28 April 2026

Sardegna, è allarme cancellazioni: a settembre si rischia il “vuoto assoluto”

Paolo Manca

In Sardegna piovono disdette. In un comunicato congiunto, riportato dal Sole 24 Ore, i presidenti delle sezioni locali di Federalberghi e Confindustria Turismo, Paolo Manca e Nicola Palomba, denunciano quello che definiscono un vero e proprio attacco all’isola. Nonostante, dopo il piccolo picco di Ferragosto, i numeri dei contagi stiano tornando a calare, mentre al contempo aumentano i tamponi effettuati, così come i controlli, la Sardegna sta infatti registrando un vero fiume di cancellazioni. Il rischio, sostengono all’unisono Manca e Palomba, è che da settembre ci sia il “vuoto assoluto”.

E’ risaputo, è il ragionamento dei due, che nel periodo di Ferragosto sull’isola siano presenti milioni di turisti, che determinano un incremento esponenziale della popolazione presente. Non si può quindi non prendere in considerazione tale fenomeno, quando si deve giudicare della criticità di alcune decine di contagi. Senza contare che i rischi sono enormemente differenti per chi decide di frequentare le poche discoteche aperte in Sardegna, rispetto a quelli in cui potrebbe eventualmente incorrere chi soggiorna in resort, spesso provvisti di spazi enormi e quasi sempre chiusi alle visite dei non alloggiati.

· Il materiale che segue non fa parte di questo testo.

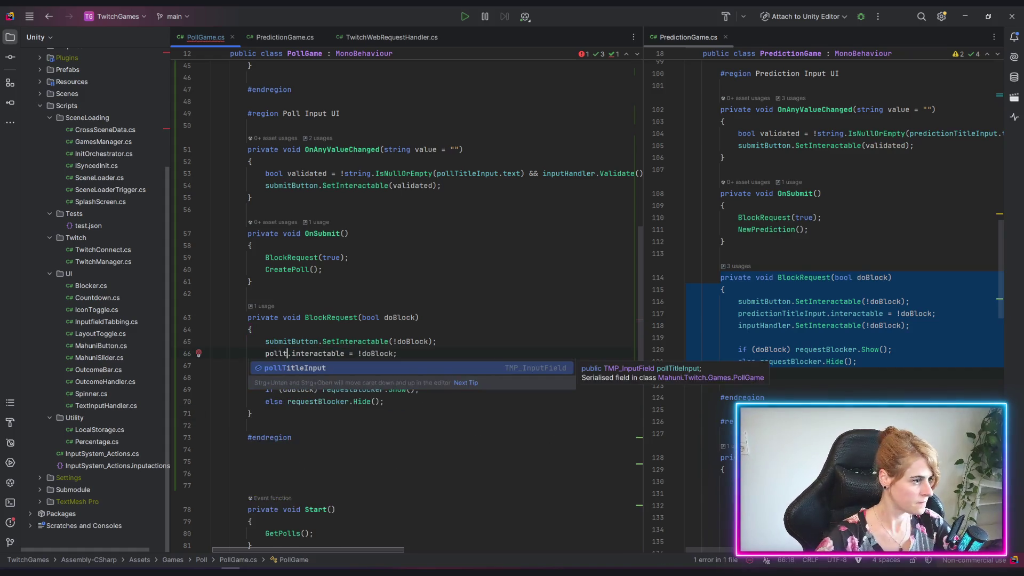
{"action": "key", "text": "Return"}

I dati più recenti peraltro sottolineano come la maggior parte dei casi sia ormai concentrata nel Nord dell’isola e quasi sempre si riferisca a contagi “importati”, come evidenziano molti sindaci sardi. Il primo cittadino di Arzachena, Roberto Ragnedda, ha in particolare annunciato la tolleranza zero per i comportamenti irresponsabili e gli assembramenti. Ammettendo tuttavia quanto sia difficile monitorare 24 ore su 24 un territorio che registra una media di 80 mila visitatori al giorno.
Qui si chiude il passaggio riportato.